What the exercise asks :: Scan the data, and whenever a line contains "facing", copy it.
** Opening Task material block **
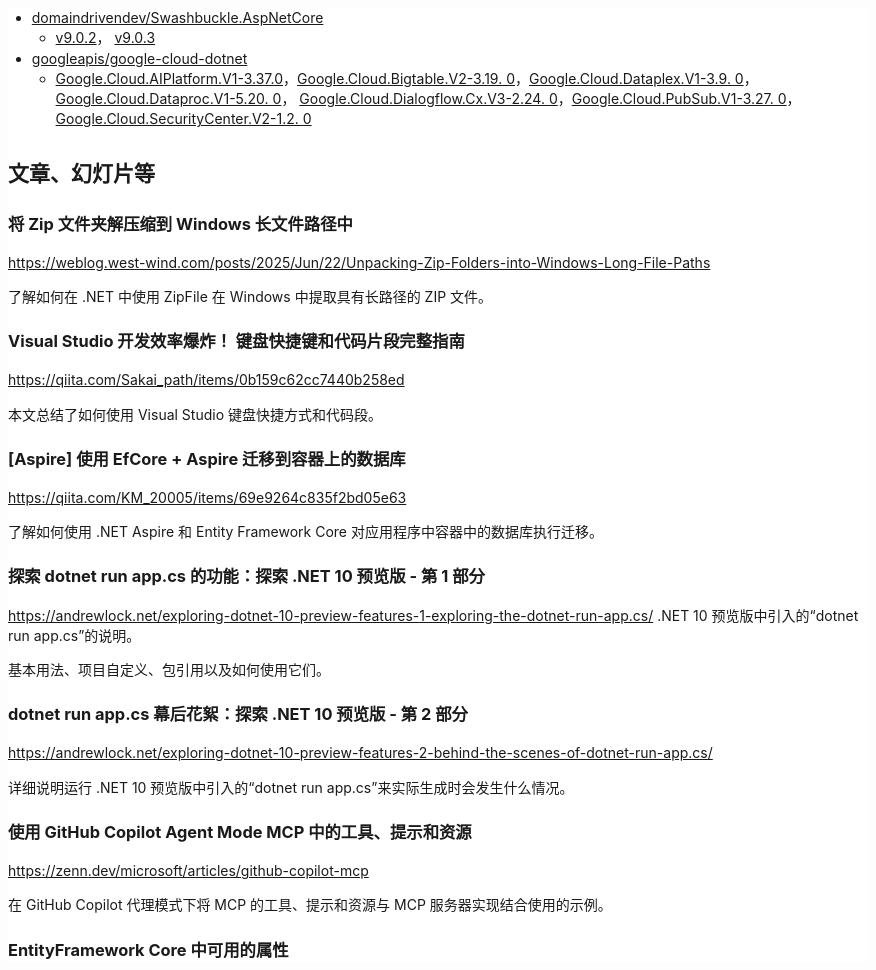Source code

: - [domaindrivendev/Swashbuckle.AspNetCore](https://github.com/domaindrivendev/Swashbuckle.AspNetCore)
    - [v9.0.2](https://github.com/domaindrivendev/Swashbuckle.AspNetCore/releases/tag/v9.0.2)， [v9.0.3]( https://github.com/domaindrivendev/Swashbuckle.AspNetCore/releases/tag/v9.0.3)
- [googleapis/google-cloud-dotnet](https://github.com/googleapis/google-cloud-dotnet)
    - [Google.Cloud.AIPlatform.V1-3.37.0](https://github.com/googleapis/google-cloud-dotnet/releases/tag/Google.Cloud.AIPlatform.V1-3.37.0)，[Google.Cloud.Bigtable.V2-3.19. 0](https://github.com/googleapis/google-cloud-dotnet/releases/tag/Google.Cloud.Bigtable.V2-3.19.0)，[Google.Cloud.Dataplex.V1-3.9. 0](https://github.com/googleapis/google-cloud-dotnet/releases/tag/Google.Cloud.Dataplex.V1-3.9.0)， [Google.Cloud.Dataproc.V1-5.20. 0](https://github.com/googleapis/google-cloud-dotnet/releases/tag/Google.Cloud.Dataproc.V1-5.20.0)， [Google.Cloud.Dialogflow.Cx.V3-2.24. 0](https://github.com/googleapis/google-cloud-dotnet/releases/tag/Google.Cloud.Dialogflow.Cx.V3-2.24.0)，[Google.Cloud.PubSub.V1-3.27. 0](https://github.com/googleapis/google-cloud-dotnet/releases/tag/Google.Cloud.PubSub.V1-3.27.0)，[Google.Cloud.SecurityCenter.V2-1.2. 0](https://github.com/googleapis/google-cloud-dotnet/releases/tag/Google.Cloud.SecurityCenter.V2-1.2.0)

## 文章、幻灯片等
### 将 Zip 文件夹解压缩到 Windows 长文件路径中
https://weblog.west-wind.com/posts/2025/Jun/22/Unpacking-Zip-Folders-into-Windows-Long-File-Paths

了解如何在 .NET 中使用 ZipFile 在 Windows 中提取具有长路径的 ZIP 文件。

### Visual Studio 开发效率爆炸！ 键盘快捷键和代码片段完整指南
https://qiita.com/Sakai_path/items/0b159c62cc7440b258ed

本文总结了如何使用 Visual Studio 键盘快捷方式和代码段。

### [Aspire] 使用 EfCore + Aspire 迁移到容器上的数据库
https://qiita.com/KM_20005/items/69e9264c835f2bd05e63

了解如何使用 .NET Aspire 和 Entity Framework Core 对应用程序中容器中的数据库执行迁移。

### 探索 dotnet run app.cs 的功能：探索 .NET 10 预览版 - 第 1 部分
https://andrewlock.net/exploring-dotnet-10-preview-features-1-exploring-the-dotnet-run-app.cs/
.NET 10 预览版中引入的“dotnet run app.cs”的说明。

基本用法、项目自定义、包引用以及如何使用它们。

### dotnet run app.cs 幕后花絮：探索 .NET 10 预览版 - 第 2 部分
https://andrewlock.net/exploring-dotnet-10-preview-features-2-behind-the-scenes-of-dotnet-run-app.cs/

详细说明运行 .NET 10 预览版中引入的“dotnet run app.cs”来实际生成时会发生什么情况。

### 使用 GitHub Copilot Agent Mode MCP 中的工具、提示和资源
https://zenn.dev/microsoft/articles/github-copilot-mcp

在 GitHub Copilot 代理模式下将 MCP 的工具、提示和资源与 MCP 服务器实现结合使用的示例。

### EntityFramework Core 中可用的属性
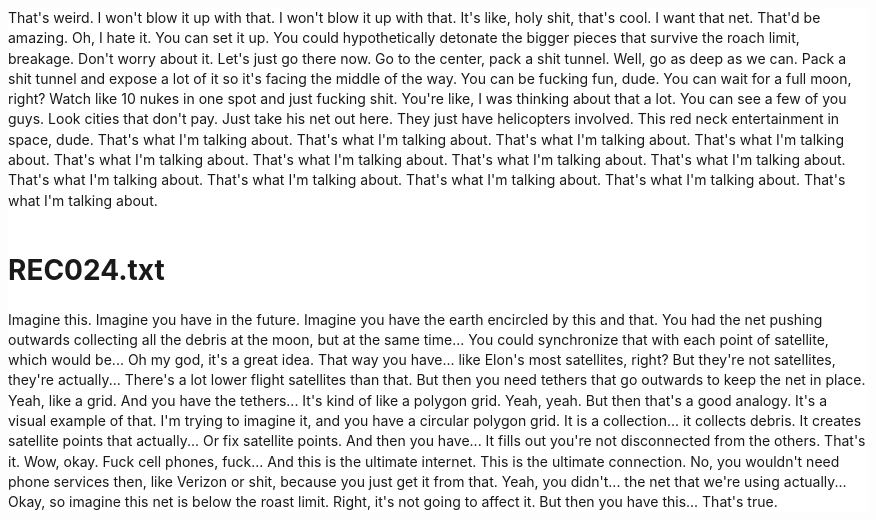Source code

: That's weird. I won't blow it up with that.
I won't blow it up with that.
It's like, holy shit, that's cool.
I want that net. That'd be amazing.
Oh, I hate it.
You can set it up.
You could hypothetically detonate the bigger pieces that survive the roach limit, breakage.
Don't worry about it. Let's just go there now.
Go to the center, pack a shit tunnel.
Well, go as deep as we can.
Pack a shit tunnel and expose a lot of it so it's facing the middle of the way.
You can be fucking fun, dude.
You can wait for a full moon, right?
Watch like 10 nukes in one spot and just fucking shit.
You're like, I was thinking about that a lot.
You can see a few of you guys.
Look cities that don't pay.
Just take his net out here.
They just have helicopters involved.
This red neck entertainment in space, dude.
That's what I'm talking about.
That's what I'm talking about.
That's what I'm talking about.
That's what I'm talking about.
That's what I'm talking about.
That's what I'm talking about.
That's what I'm talking about.
That's what I'm talking about.
That's what I'm talking about.
That's what I'm talking about.
That's what I'm talking about.
That's what I'm talking about.
That's what I'm talking about.


# REC024.txt
Imagine this. Imagine you have in the future. Imagine you have the earth encircled by this and that.
You had the net pushing outwards collecting all the debris at the moon, but at the same time...
You could synchronize that with each point of satellite, which would be...
Oh my god, it's a great idea. That way you have... like Elon's most satellites, right?
But they're not satellites, they're actually...
There's a lot lower flight satellites than that.
But then you need tethers that go outwards to keep the net in place.
Yeah, like a grid. And you have the tethers...
It's kind of like a polygon grid.
Yeah, yeah. But then that's a good analogy. It's a visual example of that.
I'm trying to imagine it, and you have a circular polygon grid.
It is a collection... it collects debris. It creates satellite points that actually...
Or fix satellite points.
And then you have...
It fills out you're not disconnected from the others.
That's it.
Wow, okay.
Fuck cell phones, fuck...
And this is the ultimate internet.
This is the ultimate connection.
No, you wouldn't need phone services then, like Verizon or shit, because you just get it from that.
Yeah, you didn't... the net that we're using actually...
Okay, so imagine this net is below the roast limit.
Right, it's not going to affect it.
But then you have this...
That's true.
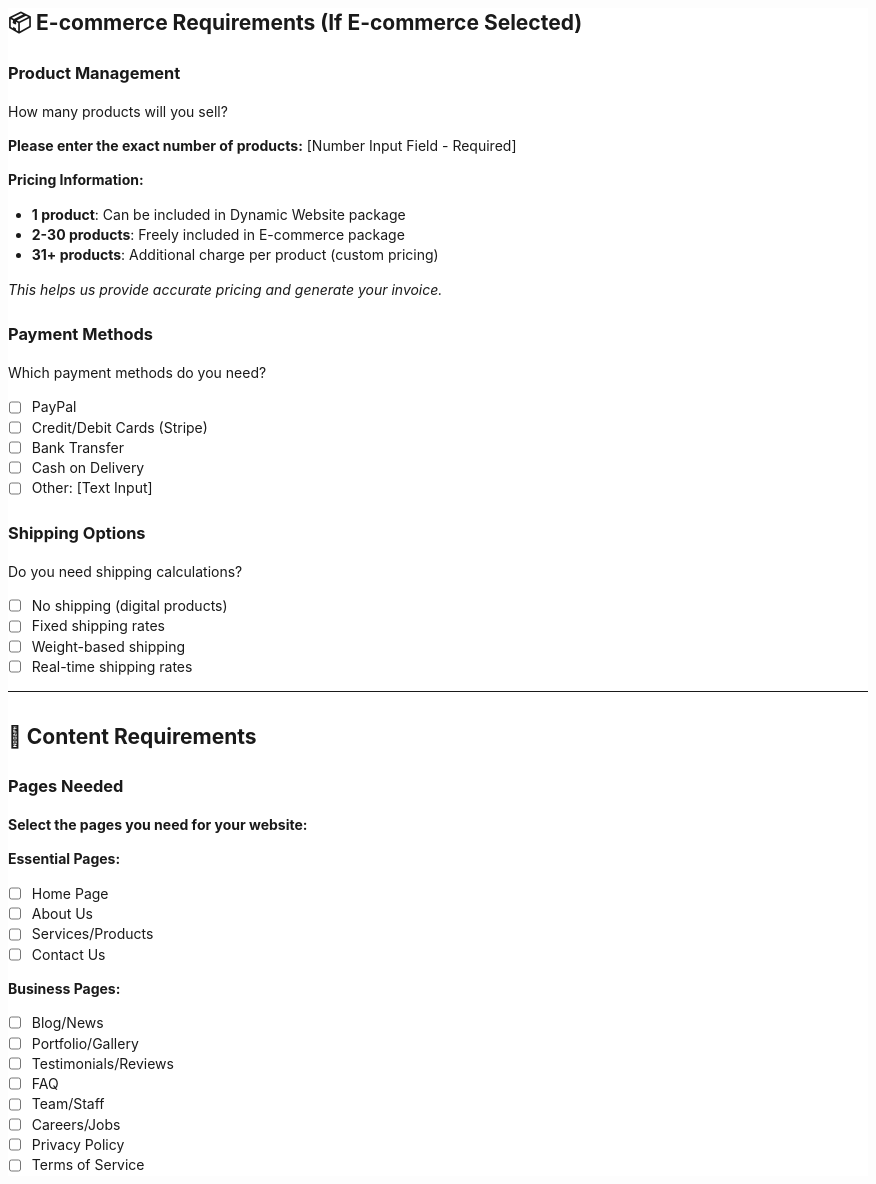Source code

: 
## 📦 E-commerce Requirements (If E-commerce Selected)

### Product Management

How many products will you sell?

**Please enter the exact number of products:**
[Number Input Field - Required]

**Pricing Information:**

- **1 product**: Can be included in Dynamic Website package
- **2-30 products**: Freely included in E-commerce package
- **31+ products**: Additional charge per product (custom pricing)

_This helps us provide accurate pricing and generate your invoice._

### Payment Methods

Which payment methods do you need?

- [ ] PayPal
- [ ] Credit/Debit Cards (Stripe)
- [ ] Bank Transfer
- [ ] Cash on Delivery
- [ ] Other: [Text Input]

### Shipping Options

Do you need shipping calculations?

- [ ] No shipping (digital products)
- [ ] Fixed shipping rates
- [ ] Weight-based shipping
- [ ] Real-time shipping rates

---

## 📄 Content Requirements

### Pages Needed

**Select the pages you need for your website:**

**Essential Pages:**

- [ ] Home Page
- [ ] About Us
- [ ] Services/Products
- [ ] Contact Us

**Business Pages:**

- [ ] Blog/News
- [ ] Portfolio/Gallery
- [ ] Testimonials/Reviews
- [ ] FAQ
- [ ] Team/Staff
- [ ] Careers/Jobs
- [ ] Privacy Policy
- [ ] Terms of Service
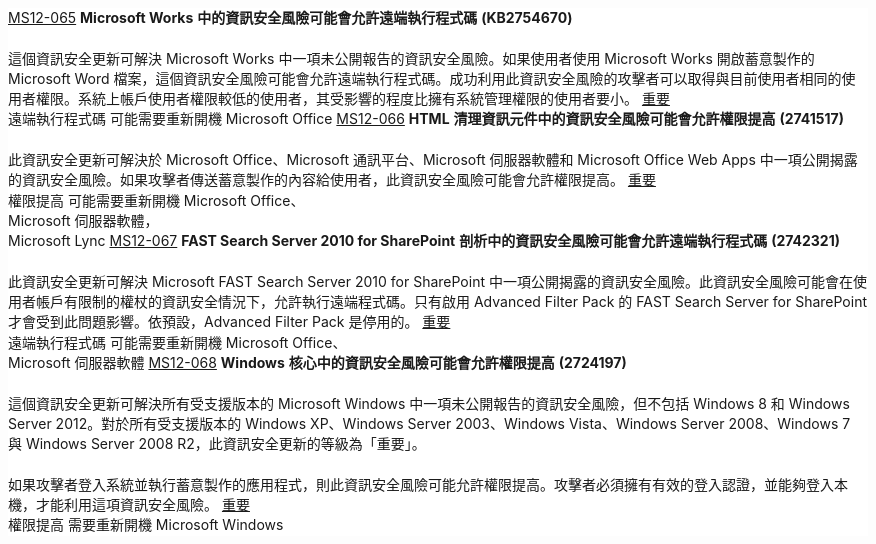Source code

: </tr>
<tr class="even">
<td style="border:1px solid black;"><a href="http://technet.microsoft.com/zh-tw/security/bulletin/ms12-065">MS12-065</a></td>
<td style="border:1px solid black;"><strong>Microsoft Works</strong> <strong>中的資訊安全風險可能會允許遠端執行程式碼</strong> <strong>(KB2754670)</strong> <br />
<br />
這個資訊安全更新可解決 Microsoft Works 中一項未公開報告的資訊安全風險。如果使用者使用 Microsoft Works 開啟蓄意製作的 Microsoft Word 檔案，這個資訊安全風險可能會允許遠端執行程式碼。成功利用此資訊安全風險的攻擊者可以取得與目前使用者相同的使用者權限。系統上帳戶使用者權限較低的使用者，其受影響的程度比擁有系統管理權限的使用者要小。</td>
<td style="border:1px solid black;"><a href="http://technet.microsoft.com/zh-tw/security/bulletin/rating">重要</a> <br />
遠端執行程式碼</td>
<td style="border:1px solid black;">可能需要重新開機</td>
<td style="border:1px solid black;">Microsoft Office</td>
</tr>
<tr class="odd">
<td style="border:1px solid black;"><a href="http://technet.microsoft.com/zh-tw/security/bulletin/ms12-066">MS12-066</a></td>
<td style="border:1px solid black;"><strong>HTML</strong> <strong>清理資訊元件中的資訊安全風險可能會允許權限提高</strong> <strong>(2741517)</strong> <br />
<br />
此資訊安全更新可解決於 Microsoft Office、Microsoft 通訊平台、Microsoft 伺服器軟體和 Microsoft Office Web Apps 中一項公開揭露的資訊安全風險。如果攻擊者傳送蓄意製作的內容給使用者，此資訊安全風險可能會允許權限提高。</td>
<td style="border:1px solid black;"><a href="http://technet.microsoft.com/zh-tw/security/bulletin/rating">重要</a> <br />
權限提高</td>
<td style="border:1px solid black;">可能需要重新開機</td>
<td style="border:1px solid black;">Microsoft Office、<br />
Microsoft 伺服器軟體，<br />
Microsoft Lync</td>
</tr>
<tr class="even">
<td style="border:1px solid black;"><a href="http://technet.microsoft.com/zh-tw/security/bulletin/ms12-067">MS12-067</a></td>
<td style="border:1px solid black;"><strong>FAST Search Server 2010 for SharePoint</strong> <strong>剖析中的資訊安全風險可能會允許遠端執行程式碼</strong> <strong>(2742321)</strong> <br />
<br />
此資訊安全更新可解決 Microsoft FAST Search Server 2010 for SharePoint 中一項公開揭露的資訊安全風險。此資訊安全風險可能會在使用者帳戶有限制的權杖的資訊安全情況下，允許執行遠端程式碼。只有啟用 Advanced Filter Pack 的 FAST Search Server for SharePoint 才會受到此問題影響。依預設，Advanced Filter Pack 是停用的。</td>
<td style="border:1px solid black;"><a href="http://technet.microsoft.com/zh-tw/security/bulletin/rating">重要</a> <br />
遠端執行程式碼</td>
<td style="border:1px solid black;">可能需要重新開機</td>
<td style="border:1px solid black;">Microsoft Office、<br />
Microsoft 伺服器軟體</td>
</tr>
<tr class="odd">
<td style="border:1px solid black;"><a href="http://technet.microsoft.com/zh-tw/security/bulletin/ms12-068">MS12-068</a></td>
<td style="border:1px solid black;"><strong>Windows</strong> <strong>核心中的資訊安全風險可能會允許權限提高</strong> <strong>(2724197)</strong><br />
<br />
這個資訊安全更新可解決所有受支援版本的 Microsoft Windows 中一項未公開報告的資訊安全風險，但不包括 Windows 8 和 Windows Server 2012。對於所有受支援版本的 Windows XP、Windows Server 2003、Windows Vista、Windows Server 2008、Windows 7 與 Windows Server 2008 R2，此資訊安全更新的等級為「重要」。<br />
<br />
如果攻擊者登入系統並執行蓄意製作的應用程式，則此資訊安全風險可能允許權限提高。攻擊者必須擁有有效的登入認證，並能夠登入本機，才能利用這項資訊安全風險。</td>
<td style="border:1px solid black;"><a href="http://technet.microsoft.com/zh-tw/security/bulletin/rating">重要</a> <br />
權限提高</td>
<td style="border:1px solid black;">需要重新開機</td>
<td style="border:1px solid black;">Microsoft Windows</td>
</tr>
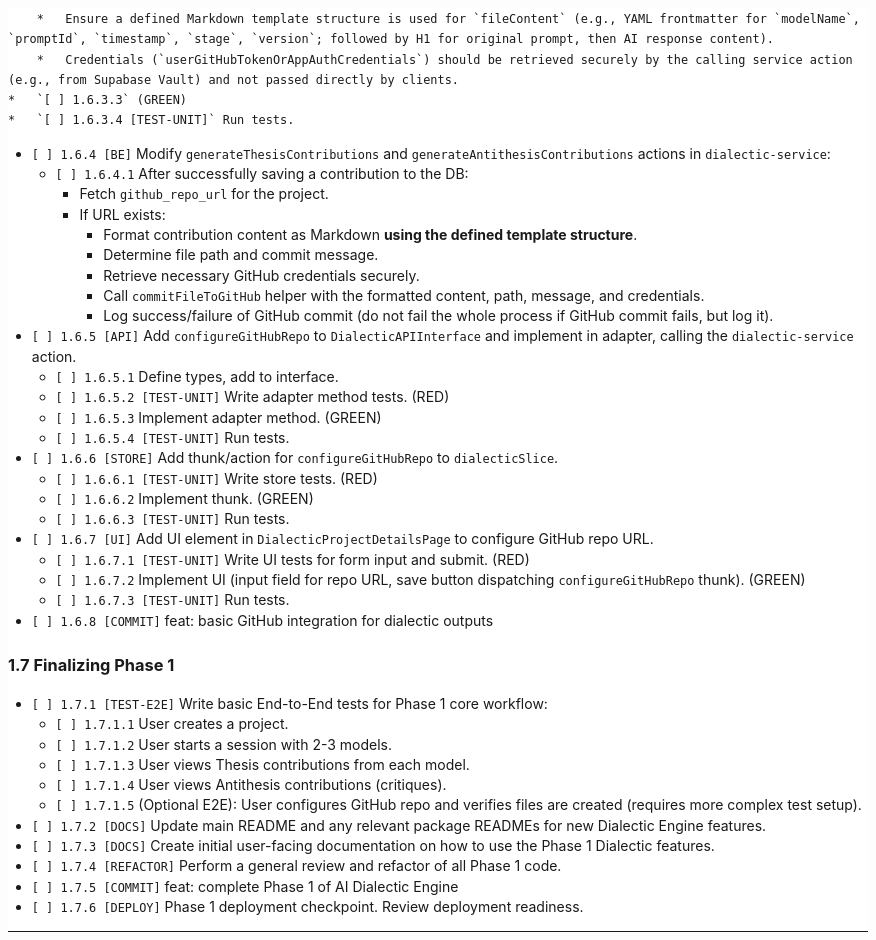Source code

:         *   Ensure a defined Markdown template structure is used for `fileContent` (e.g., YAML frontmatter for `modelName`, `promptId`, `timestamp`, `stage`, `version`; followed by H1 for original prompt, then AI response content).
        *   Credentials (`userGitHubTokenOrAppAuthCredentials`) should be retrieved securely by the calling service action (e.g., from Supabase Vault) and not passed directly by clients.
    *   `[ ] 1.6.3.3` (GREEN)
    *   `[ ] 1.6.3.4 [TEST-UNIT]` Run tests.
*   `[ ] 1.6.4 [BE]` Modify `generateThesisContributions` and `generateAntithesisContributions` actions in `dialectic-service`:
    *   `[ ] 1.6.4.1` After successfully saving a contribution to the DB:
        *   Fetch `github_repo_url` for the project.
        *   If URL exists:
            *   Format contribution content as Markdown **using the defined template structure**.
            *   Determine file path and commit message.
            *   Retrieve necessary GitHub credentials securely.
            *   Call `commitFileToGitHub` helper with the formatted content, path, message, and credentials.
            *   Log success/failure of GitHub commit (do not fail the whole process if GitHub commit fails, but log it).
*   `[ ] 1.6.5 [API]` Add `configureGitHubRepo` to `DialecticAPIInterface` and implement in adapter, calling the `dialectic-service` action.
    *   `[ ] 1.6.5.1` Define types, add to interface.
    *   `[ ] 1.6.5.2 [TEST-UNIT]` Write adapter method tests. (RED)
    *   `[ ] 1.6.5.3` Implement adapter method. (GREEN)
    *   `[ ] 1.6.5.4 [TEST-UNIT]` Run tests.
*   `[ ] 1.6.6 [STORE]` Add thunk/action for `configureGitHubRepo` to `dialecticSlice`.
    *   `[ ] 1.6.6.1 [TEST-UNIT]` Write store tests. (RED)
    *   `[ ] 1.6.6.2` Implement thunk. (GREEN)
    *   `[ ] 1.6.6.3 [TEST-UNIT]` Run tests.
*   `[ ] 1.6.7 [UI]` Add UI element in `DialecticProjectDetailsPage` to configure GitHub repo URL.
    *   `[ ] 1.6.7.1 [TEST-UNIT]` Write UI tests for form input and submit. (RED)
    *   `[ ] 1.6.7.2` Implement UI (input field for repo URL, save button dispatching `configureGitHubRepo` thunk). (GREEN)
    *   `[ ] 1.6.7.3 [TEST-UNIT]` Run tests.
*   `[ ] 1.6.8 [COMMIT]` feat: basic GitHub integration for dialectic outputs

### 1.7 Finalizing Phase 1
*   `[ ] 1.7.1 [TEST-E2E]` Write basic End-to-End tests for Phase 1 core workflow:
    *   `[ ] 1.7.1.1` User creates a project.
    *   `[ ] 1.7.1.2` User starts a session with 2-3 models.
    *   `[ ] 1.7.1.3` User views Thesis contributions from each model.
    *   `[ ] 1.7.1.4` User views Antithesis contributions (critiques).
    *   `[ ] 1.7.1.5` (Optional E2E): User configures GitHub repo and verifies files are created (requires more complex test setup).
*   `[ ] 1.7.2 [DOCS]` Update main README and any relevant package READMEs for new Dialectic Engine features.
*   `[ ] 1.7.3 [DOCS]` Create initial user-facing documentation on how to use the Phase 1 Dialectic features.
*   `[ ] 1.7.4 [REFACTOR]` Perform a general review and refactor of all Phase 1 code.
*   `[ ] 1.7.5 [COMMIT]` feat: complete Phase 1 of AI Dialectic Engine
*   `[ ] 1.7.6 [DEPLOY]` Phase 1 deployment checkpoint. Review deployment readiness.

---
** Closing Task material block **
Your response ::
Pack a shit tunnel and expose a lot of it so it's facing the middle of the way.
*   `[ ] 1.7.3 [DOCS]` Create initial user-facing documentation on how to use the Phase 1 Dialectic features.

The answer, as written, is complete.